於大の方:今川方の水野家の娘。兄・水野信元が今川方から織田方に寝返ると離婚させられた。子(徳川家康)を夫・松平広忠の元に残し、刈谷(椎の木屋敷)へ送り帰された。
②瀬名姫(築山殿):今川家の別家の関口家の娘。「桶狭間の戦い」後、夫・徳川家康は駿府人質屋敷へ戻らず、岡崎城へ入った。後に徳川家康は今川氏から離反したので、駿府に残された妻子(瀬名姫、竹千代、亀姫)は人質扱いになったが、徳川家康は上ノ郷城を攻め、城主の2人の息子と妻子を人質交換した。
③五徳(徳姫):織田信長の娘。夫・徳川信康(徳川家康の長男)が武田方に寝返ったとして自害させられると、子(娘2人)を義父・徳川家康の元に残し、安土へ送り帰された。

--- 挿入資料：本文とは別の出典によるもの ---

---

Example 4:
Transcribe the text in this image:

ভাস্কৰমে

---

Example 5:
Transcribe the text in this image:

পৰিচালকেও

於大の方と五徳のケースは同じルールが適用されたと思われる。
瀬名姫の場合、同じルールを適用すれば、夫・徳川家康は今川氏から離反したので、離婚されて駿府に残され、人質交換では子(竹千代、亀姫)のみが岡崎に入るはずである。

──徳川家康が何をしたかったのかが良く分からない。

 駿河国&遠江国&三河国を今川氏が領し、尾張国は織田氏が領していた。
 今川義元は家督を今川氏真に譲って隠居していたが、「三河守」に就任すると、軍勢を率いて尾張国に向かい、尾張国の入口・桶狭間で織田信長に討たれた。この結果、駿河国&遠江国&東三河を今川氏真が領し、西三河は草刈場になった。徳川家康がいる西三河の
・東隣は今川領
・西隣は織田領
・南は海
・北隣は武田領
である。徳川家康がとるべき態度は、今川一門衆として、今川氏と、今川氏と同盟を組む武田氏と共に織田氏と戦うべきであった。神君家康公は、主君・今川氏真を裏切るはずがない。ところが、
・今川氏真に弔い合戦をしようと何度も何度も呼びかけても動かない。
・織田氏や水野氏が攻めてきても今川氏真は援軍を出してくれない。
徳川家康は、三河国の戦国大名ではなく、国衆であるので、主君は自由に選べる立場であった。そこで、「自分と対等だ」と言ってくれた織田信長と「清須同盟」を結んだ。(この同盟締結には、織田方の水野信元と、彼の妹の実母・於大の方の尽力があったことであろう。)
 この永禄5年の「清須同盟」の締結により、徳川家康と瀬名姫は離婚した。

■新説

上記からは、
①人質交換時、なぜ瀬名姫と離婚しなかったのか?
②「清須同盟」の締結時、本当に瀬名姫と離婚したのか?
という疑問が湧くが、実は2つとも旧説であり、新説では異なる。